*** Begin section ***

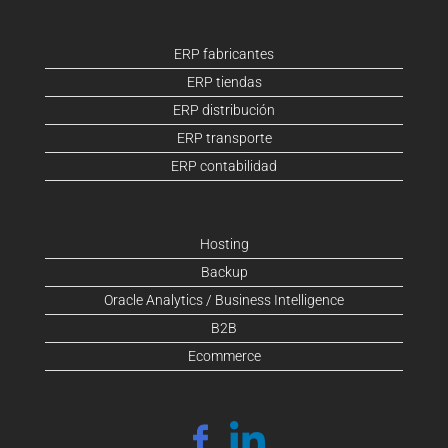
ERP fabricantes
ERP tiendas
ERP distribución
ERP transporte
ERP contabilidad
Hosting
Backup
Oracle Analytics / Business Intelligence
B2B
Ecommerce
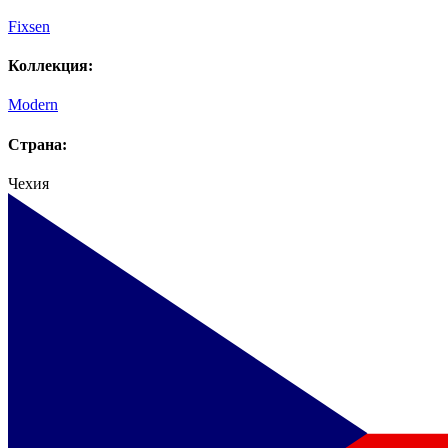
Fixsen
Коллекция:
Modern
Страна:
Чехия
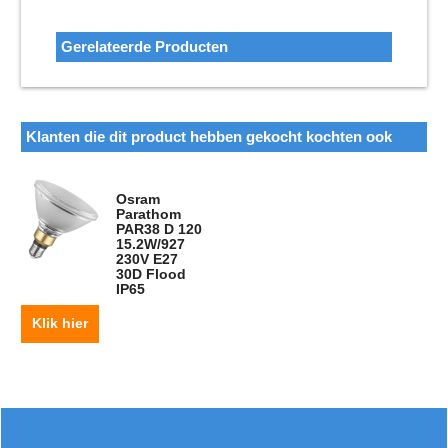
Gerelateerde Producten
Klanten die dit product hebben gekocht kochten ook
Osram
Parathom
PAR38 D 120
15.2W/927
230V E27
30D Flood
IP65
Klik hier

*** End section ***

• _ABOUT THIS TASK_
An exact copy is required of the lines from the one holding "ERP transporte" to the end of the entries above, both included; no pictures belong in it.

• _PROBLEM SOLUTION_
ERP transporte
ERP contabilidad
Hosting
Backup
Oracle Analytics / Business Intelligence
B2B
Ecommerce
Fixsen
Коллекция:
Modern
Страна:
Чехия
Gerelateerde Producten
Klanten die dit product hebben gekocht kochten ook
Osram
Parathom
PAR38 D 120
15.2W/927
230V E27
30D Flood
IP65
Klik hier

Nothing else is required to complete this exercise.